Elena Poniatowska Amor (Paris, 1932) venceu nesta terça-feira o Prêmio Cervantes, o mais importante da literatura em língua espanhola, por sua "brilhante" trajetória literária e uma dedicação "exemplar" ao jornalismo com um "firme compromisso com a história contemporânea".

Filha de pai francês e mãe mexicana, Poniatowska é autora de mais de 40 livros (ensaios, contos e reportagens traduzidos para mais de 20 idiomas), entre os quais se destacam "Hasta no verte, Jesús mío" e "La piel del cielo" ("A Pele do Céu", publicado no Brasil pela Editora Objetiva).

O ministro da Educação, Cultura e Esporte da Espanha, José Ignacio Wert, destacou, após divulgar a decisão do júri, a "contribuição literária" da premiada, assim como sua presença nos veículos da imprensa e seu compromisso.

"Em uma conversa muito agradável que tive com ela para comunicar o resultado, (Elena) mostrou uma gratidão sem limites ao júri" disse Wert. O prêmio será entregue em cerimônia no próximo 23 de abril.

"Nunca haviam me agradecido tão efusivamente", contou o titular da pasta.

A autora confessou ao ministro espanhol que não esperava o prêmio de forma alguma e que soube do resultado enquanto corria, "atividade admirável para uma pessoa de sua idade", 81 anos, comentou Wert.

Poniatowska se tornou hoje a quarta mulher a vencer o Prêmio Cervantes nos 38 anos do prêmio, depois das espanholas María Zambrano (1988) e Ana María Matute (2010), e da cubana Dulce María Loynaz (1992).

Autora de obras emblemáticas que descrevem o século XX a partir de uma projeção internacional e integradora, Poniatowska é, segundo o júri, "uma das mais poderosas vozes da literatura em espanhol nos dias atuais".

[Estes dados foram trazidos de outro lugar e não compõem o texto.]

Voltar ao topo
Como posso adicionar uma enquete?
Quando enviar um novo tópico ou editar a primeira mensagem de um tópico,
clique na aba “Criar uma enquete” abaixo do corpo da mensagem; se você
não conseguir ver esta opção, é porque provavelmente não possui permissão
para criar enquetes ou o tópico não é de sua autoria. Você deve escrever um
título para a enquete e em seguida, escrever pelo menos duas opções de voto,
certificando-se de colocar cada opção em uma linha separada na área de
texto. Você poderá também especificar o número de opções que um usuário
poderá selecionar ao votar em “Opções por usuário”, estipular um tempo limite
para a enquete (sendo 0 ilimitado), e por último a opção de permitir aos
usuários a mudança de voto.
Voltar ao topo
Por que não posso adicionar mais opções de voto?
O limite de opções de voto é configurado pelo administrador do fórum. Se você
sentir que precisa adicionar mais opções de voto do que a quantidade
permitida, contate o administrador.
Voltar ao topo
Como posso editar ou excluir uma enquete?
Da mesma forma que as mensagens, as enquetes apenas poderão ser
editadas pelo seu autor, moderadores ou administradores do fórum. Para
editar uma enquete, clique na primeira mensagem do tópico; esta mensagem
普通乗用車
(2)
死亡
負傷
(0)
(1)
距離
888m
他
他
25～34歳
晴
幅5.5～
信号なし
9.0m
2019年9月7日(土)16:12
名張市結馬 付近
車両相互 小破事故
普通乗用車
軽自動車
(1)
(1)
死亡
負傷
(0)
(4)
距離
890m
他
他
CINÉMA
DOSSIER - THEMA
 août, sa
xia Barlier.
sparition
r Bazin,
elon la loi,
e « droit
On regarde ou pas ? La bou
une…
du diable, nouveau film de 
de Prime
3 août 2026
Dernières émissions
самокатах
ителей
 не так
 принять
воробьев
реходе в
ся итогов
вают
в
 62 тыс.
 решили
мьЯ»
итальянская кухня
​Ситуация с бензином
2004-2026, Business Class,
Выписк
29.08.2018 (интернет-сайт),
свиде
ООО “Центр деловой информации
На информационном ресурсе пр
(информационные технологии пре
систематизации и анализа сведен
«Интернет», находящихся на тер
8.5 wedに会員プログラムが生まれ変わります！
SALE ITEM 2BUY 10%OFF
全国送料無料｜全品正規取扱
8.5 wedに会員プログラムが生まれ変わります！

O Prêmio Cervantes, considerado o Nobel da Literatura espanhol e criado em 1975 pelo Ministério de Cultura, premia com 125 mil euros (R$ 382 mil) e reconhece a contribuição do conjunto da obra de um escritor para enriquecer o legado literário hispânico.

Oito votações sucessivas foram necessárias para escolher por maioria a ganhadora por parte de um júri composto por 11 membros, que foi presidido pelo diretor da Real Academia da Língua, José Manuel Blecua.